Peran Media yang Memperburuk Stigma
Peran media dalam menggiring opini juga tak membantu banyak. Kecenderungan menggambarkan neurodivergent sebagai sosok berbahaya dan tak dapat diprediksi hanya akan menguatkan pandangan-pandangan negatif terhadap mereka. Banyak media populer yang masih terjebak trope umum yang sebelumnya saya uraikan.
Malah, sebagian alasan tulisan ini dibuat adalah karena saya mendengar film berjudul Aku Jati, Aku Asperger yang dibintangi oleh Jefri Nichol. Pada saat tulisan ini dibuat, film tersebut belum dirilis. Jadi saya hanya bisa melihat trailer dan sinopsisnya. Dan saya agak kecewa.
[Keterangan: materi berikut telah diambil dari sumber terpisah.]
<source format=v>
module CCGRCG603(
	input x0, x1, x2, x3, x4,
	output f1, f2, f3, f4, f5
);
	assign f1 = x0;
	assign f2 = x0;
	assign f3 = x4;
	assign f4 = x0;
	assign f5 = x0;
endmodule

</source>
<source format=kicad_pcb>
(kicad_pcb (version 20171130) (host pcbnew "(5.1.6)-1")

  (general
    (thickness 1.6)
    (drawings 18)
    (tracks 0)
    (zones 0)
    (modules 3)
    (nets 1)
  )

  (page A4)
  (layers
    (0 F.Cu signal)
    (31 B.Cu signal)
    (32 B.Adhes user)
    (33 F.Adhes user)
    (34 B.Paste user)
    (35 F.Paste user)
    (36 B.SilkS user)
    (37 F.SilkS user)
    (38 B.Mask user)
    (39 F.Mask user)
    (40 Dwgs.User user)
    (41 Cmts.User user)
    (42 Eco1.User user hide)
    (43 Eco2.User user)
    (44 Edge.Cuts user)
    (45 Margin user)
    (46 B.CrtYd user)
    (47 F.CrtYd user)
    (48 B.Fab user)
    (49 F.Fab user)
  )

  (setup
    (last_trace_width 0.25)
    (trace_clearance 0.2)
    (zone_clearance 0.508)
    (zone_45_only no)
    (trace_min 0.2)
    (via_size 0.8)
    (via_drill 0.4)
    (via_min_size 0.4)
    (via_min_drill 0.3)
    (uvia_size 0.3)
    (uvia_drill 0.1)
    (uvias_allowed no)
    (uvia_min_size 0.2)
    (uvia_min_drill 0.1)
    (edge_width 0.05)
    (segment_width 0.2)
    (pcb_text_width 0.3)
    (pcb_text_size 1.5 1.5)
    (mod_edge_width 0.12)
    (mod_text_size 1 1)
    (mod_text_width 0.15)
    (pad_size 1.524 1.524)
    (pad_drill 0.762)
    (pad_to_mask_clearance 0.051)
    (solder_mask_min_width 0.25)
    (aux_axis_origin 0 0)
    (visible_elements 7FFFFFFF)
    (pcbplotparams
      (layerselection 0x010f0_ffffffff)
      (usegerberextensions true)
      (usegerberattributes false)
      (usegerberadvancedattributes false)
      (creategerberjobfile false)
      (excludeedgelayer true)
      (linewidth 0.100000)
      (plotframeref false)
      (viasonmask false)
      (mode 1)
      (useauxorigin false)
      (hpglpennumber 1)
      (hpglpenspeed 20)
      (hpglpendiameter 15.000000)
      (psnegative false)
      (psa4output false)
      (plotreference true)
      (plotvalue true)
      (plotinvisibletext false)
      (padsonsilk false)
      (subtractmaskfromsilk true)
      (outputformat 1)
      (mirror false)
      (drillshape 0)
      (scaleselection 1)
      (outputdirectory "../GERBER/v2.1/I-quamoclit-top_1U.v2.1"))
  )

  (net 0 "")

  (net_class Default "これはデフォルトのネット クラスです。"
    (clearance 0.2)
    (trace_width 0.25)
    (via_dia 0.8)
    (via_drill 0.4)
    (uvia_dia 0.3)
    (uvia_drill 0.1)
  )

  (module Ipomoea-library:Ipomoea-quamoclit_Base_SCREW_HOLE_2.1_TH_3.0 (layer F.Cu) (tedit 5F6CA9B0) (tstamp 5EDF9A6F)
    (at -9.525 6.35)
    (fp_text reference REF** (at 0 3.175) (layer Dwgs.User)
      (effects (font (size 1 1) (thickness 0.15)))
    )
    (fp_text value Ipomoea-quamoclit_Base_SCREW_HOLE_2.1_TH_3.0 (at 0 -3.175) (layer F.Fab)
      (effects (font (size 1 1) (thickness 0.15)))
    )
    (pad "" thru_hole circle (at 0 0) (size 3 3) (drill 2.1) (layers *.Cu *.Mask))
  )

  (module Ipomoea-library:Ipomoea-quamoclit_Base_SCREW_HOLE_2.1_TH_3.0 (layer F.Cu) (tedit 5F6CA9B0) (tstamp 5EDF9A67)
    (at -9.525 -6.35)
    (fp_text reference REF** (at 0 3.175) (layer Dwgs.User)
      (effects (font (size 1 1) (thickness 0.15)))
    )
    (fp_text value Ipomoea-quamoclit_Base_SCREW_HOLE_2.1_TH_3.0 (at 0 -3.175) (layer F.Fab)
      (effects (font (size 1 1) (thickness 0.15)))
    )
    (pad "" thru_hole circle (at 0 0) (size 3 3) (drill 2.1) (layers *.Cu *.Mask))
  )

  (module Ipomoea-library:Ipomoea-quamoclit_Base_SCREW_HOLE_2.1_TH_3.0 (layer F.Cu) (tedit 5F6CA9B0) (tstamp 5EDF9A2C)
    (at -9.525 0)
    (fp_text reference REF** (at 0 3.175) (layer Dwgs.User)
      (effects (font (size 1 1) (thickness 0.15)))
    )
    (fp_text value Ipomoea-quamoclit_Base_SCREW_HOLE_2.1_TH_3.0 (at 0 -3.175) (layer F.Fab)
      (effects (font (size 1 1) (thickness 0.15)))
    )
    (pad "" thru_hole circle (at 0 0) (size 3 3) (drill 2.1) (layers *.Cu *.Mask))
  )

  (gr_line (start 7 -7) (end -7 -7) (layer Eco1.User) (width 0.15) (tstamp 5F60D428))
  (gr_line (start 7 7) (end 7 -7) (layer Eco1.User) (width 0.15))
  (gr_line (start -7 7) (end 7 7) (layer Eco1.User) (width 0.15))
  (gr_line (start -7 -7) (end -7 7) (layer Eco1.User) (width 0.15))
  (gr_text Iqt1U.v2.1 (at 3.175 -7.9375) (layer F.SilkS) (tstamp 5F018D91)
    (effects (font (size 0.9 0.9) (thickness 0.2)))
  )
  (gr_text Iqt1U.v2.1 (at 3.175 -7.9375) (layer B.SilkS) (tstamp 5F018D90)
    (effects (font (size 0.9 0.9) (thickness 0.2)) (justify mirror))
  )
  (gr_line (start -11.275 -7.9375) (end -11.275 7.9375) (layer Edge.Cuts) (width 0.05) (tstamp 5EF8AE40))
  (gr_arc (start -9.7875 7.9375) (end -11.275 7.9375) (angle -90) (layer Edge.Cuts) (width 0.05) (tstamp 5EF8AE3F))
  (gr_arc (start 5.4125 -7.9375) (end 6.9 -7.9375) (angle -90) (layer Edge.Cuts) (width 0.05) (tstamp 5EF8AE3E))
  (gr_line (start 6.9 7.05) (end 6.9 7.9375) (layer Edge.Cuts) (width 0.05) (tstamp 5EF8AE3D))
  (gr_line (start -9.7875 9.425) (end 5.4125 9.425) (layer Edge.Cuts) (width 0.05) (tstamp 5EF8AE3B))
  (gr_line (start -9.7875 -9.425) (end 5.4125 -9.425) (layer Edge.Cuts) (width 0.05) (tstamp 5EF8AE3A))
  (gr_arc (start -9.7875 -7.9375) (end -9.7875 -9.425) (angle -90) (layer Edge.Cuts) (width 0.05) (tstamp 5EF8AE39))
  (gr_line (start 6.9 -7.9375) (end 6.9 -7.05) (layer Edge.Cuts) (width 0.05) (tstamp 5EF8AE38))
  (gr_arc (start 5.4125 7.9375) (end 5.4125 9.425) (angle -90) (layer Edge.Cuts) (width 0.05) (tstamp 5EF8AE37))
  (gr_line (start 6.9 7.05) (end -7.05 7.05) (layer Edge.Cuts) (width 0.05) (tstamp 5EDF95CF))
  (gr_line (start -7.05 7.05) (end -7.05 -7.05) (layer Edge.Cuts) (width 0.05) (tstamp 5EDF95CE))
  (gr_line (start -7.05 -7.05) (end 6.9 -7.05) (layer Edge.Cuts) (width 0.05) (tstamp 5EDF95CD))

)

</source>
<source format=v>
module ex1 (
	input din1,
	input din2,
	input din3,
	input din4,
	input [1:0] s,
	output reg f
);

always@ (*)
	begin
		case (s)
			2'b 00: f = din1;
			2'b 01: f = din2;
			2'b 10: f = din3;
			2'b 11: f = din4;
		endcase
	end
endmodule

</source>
Meski tampaknya penggarap film ini punya niat baik untuk menaikkan kesadaran masyarakat terhadap pengidap autisme, sekali lagi, film ini tampaknya jatuh ke lubang yang sama dengan menampilkan penyandang autisme dengan segala stereotipenya—terlalu kaku pada rutinitas, gerakan tubuh yang monoton, dan lain-lain.
Baca juga:
Walau saya tidak berencana untuk menonton film ini dan hanya bisa berharap kalau hasil akhirnya jauh lebih baik dari yang saya lihat di trailer, fakta bahwa kita masih berada di tahap “menaikkan kesadaran masyarakat” terhadap kelainan mental yang mestinya sudah menjadi pengetahuan umum saat ini—dan masih memakai istilah Asperger yang sudah tidak dipakai secara resmi lagi—menunjukkan progres kita sejauh ini terhadap edukasi kesehatan mental di Indonesia.
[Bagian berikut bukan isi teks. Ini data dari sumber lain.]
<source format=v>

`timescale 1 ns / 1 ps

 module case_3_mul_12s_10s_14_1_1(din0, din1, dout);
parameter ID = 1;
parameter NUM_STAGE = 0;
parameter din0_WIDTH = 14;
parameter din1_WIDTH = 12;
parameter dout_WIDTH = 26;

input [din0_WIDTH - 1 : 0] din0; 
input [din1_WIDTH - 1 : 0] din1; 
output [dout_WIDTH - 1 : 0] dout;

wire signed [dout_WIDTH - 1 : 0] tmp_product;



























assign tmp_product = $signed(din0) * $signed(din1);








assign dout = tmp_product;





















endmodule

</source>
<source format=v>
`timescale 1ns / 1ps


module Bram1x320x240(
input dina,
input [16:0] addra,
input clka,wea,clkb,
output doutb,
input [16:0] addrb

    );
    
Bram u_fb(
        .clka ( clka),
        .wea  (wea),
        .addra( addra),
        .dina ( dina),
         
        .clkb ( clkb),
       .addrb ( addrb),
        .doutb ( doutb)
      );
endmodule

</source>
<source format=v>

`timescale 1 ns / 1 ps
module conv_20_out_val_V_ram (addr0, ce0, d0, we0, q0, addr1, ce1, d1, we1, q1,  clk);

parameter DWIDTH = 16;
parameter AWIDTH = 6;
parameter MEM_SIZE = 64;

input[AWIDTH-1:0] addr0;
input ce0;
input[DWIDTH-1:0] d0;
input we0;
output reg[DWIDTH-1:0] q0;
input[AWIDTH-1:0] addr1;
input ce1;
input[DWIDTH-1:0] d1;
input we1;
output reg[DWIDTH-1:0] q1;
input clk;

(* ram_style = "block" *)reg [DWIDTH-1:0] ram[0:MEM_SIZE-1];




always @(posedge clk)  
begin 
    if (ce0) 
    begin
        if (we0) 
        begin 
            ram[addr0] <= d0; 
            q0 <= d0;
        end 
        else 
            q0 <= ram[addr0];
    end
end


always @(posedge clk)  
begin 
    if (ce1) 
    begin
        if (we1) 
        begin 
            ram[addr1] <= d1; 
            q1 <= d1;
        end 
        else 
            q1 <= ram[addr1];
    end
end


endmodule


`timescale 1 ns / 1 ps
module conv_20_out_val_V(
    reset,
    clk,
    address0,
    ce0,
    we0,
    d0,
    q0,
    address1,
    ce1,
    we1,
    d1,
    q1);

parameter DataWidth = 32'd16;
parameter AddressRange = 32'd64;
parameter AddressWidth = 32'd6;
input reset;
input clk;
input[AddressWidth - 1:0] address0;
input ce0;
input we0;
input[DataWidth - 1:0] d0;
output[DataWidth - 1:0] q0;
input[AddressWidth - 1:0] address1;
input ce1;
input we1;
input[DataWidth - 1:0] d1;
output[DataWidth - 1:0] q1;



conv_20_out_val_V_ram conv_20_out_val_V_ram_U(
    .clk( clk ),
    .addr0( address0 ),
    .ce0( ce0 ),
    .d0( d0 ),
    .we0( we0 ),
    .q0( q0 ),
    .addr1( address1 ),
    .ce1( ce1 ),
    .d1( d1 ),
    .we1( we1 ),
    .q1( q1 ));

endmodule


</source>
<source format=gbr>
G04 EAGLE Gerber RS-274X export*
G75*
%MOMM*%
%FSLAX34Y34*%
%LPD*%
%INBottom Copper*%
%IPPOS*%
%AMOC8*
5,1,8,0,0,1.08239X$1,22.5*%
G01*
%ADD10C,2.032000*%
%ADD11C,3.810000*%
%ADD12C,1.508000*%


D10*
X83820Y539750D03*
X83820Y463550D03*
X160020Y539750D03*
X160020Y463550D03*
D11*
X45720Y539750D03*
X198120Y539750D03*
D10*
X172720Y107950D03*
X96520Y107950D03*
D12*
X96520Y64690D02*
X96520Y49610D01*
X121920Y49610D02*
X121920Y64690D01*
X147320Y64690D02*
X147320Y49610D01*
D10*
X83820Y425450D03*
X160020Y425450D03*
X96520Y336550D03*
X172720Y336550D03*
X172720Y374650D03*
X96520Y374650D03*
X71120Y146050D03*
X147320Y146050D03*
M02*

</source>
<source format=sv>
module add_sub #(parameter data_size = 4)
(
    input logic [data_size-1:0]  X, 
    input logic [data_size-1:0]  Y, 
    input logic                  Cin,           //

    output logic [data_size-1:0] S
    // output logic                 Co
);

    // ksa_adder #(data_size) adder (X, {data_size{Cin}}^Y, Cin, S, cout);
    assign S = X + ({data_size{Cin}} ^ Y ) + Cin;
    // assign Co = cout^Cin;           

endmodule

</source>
Meningkatkan Edukasi dan Empati
Pemahaman mengenai neurodivergence bukan hanya soal edukasi, tapi juga empati. Meski sudah mulai ada perubahan cara pandang mengenai neurodivergence ke arah lebih positif—membingkai ulang kondisi-kondisinya sebagai perbedaan cara kerja otak—paling tidak bagi saya, sebagian besar kondisi neurodivergence masih bisa dikategorikan sebagai bentuk disabilitas. Ya, mungkin sebagian pengidap neurodivergence “hanya” menunjukkan gejala perbedaan mental ringan yang tak menghalangi mereka hidup normal dengan masking, tapi masalah yang dilalui pengidap lainnya dapat lebih melemahkan, karena neurodivergence bisa memengaruhi tak hanya mental, tapi juga fisik, dan dampaknya bisa dari tantrum hingga mengucilkan diri dari kehidupan sosial. Keduanya merupakan hal yang tentunya tak hanya menguras energi bagi si penderita, tapi juga orang-orang terdekatnya.
Penyandang disabilitas baik fisik ataupun mental sering kali dipandang sebagai orang-orang tak berdaya, yang hanya layak untuk dikasihani. Ketika kemudian ada penyandang disabilitas yang menunjukkan bahwa mereka mampu produktif dan berprestasi di tengah masyarakat “normal”, hal ini dirayakan karena sang penyandang disabilitas mampu melawan “rintangan” yang merupakan keterbatasan mereka, tanpa ada langkah atau introspeksi untuk mengakomodasi penyandang disabilitas lainnya yang bisa saja juga mampu berprestasi dengan bantuan dan dukungan yang memadai. Bahwa prestasi yang diraih terlepas keterbatasan yang disandang adalah berkat bakat individual semata, tanpa dibantu sokongan fisik dan moral.
Baca juga:
Pada akhirnya, yang dibutuhkan orang neurodivergent adalah apa yang dibutuhkan penyandang disabilitas lainnya juga, yaitu akomodasi dan empati dalam bentuk yang nyata. Edukasi yang menyeluruh terhadap kondisi ini diperlukan untuk meningkatkan toleransi di semua lapisan masyarakat hingga penyediaan dukungan moral seperti konseling dan dukungan fisik seperti pengobatan dan penyesuaian jenjang karier akan sangat dapat membantu. Bagi saya pribadi, tak ada yang romantis dari menjadi neurodivergent. Toh, saya juga letih harus mengalami stres hanya dari melakukan interaksi sosial, tak mampu membaca gestur dan ekspresi orang dengan baik, dan tak bisa memahami instruksi secara spesifik. Sungguh, kalau saya bisa diberi pilihan untuk “sembuh” dari kondisi saya dan bisa hidup normal, saya akan mengambilnya tanpa pikir panjang.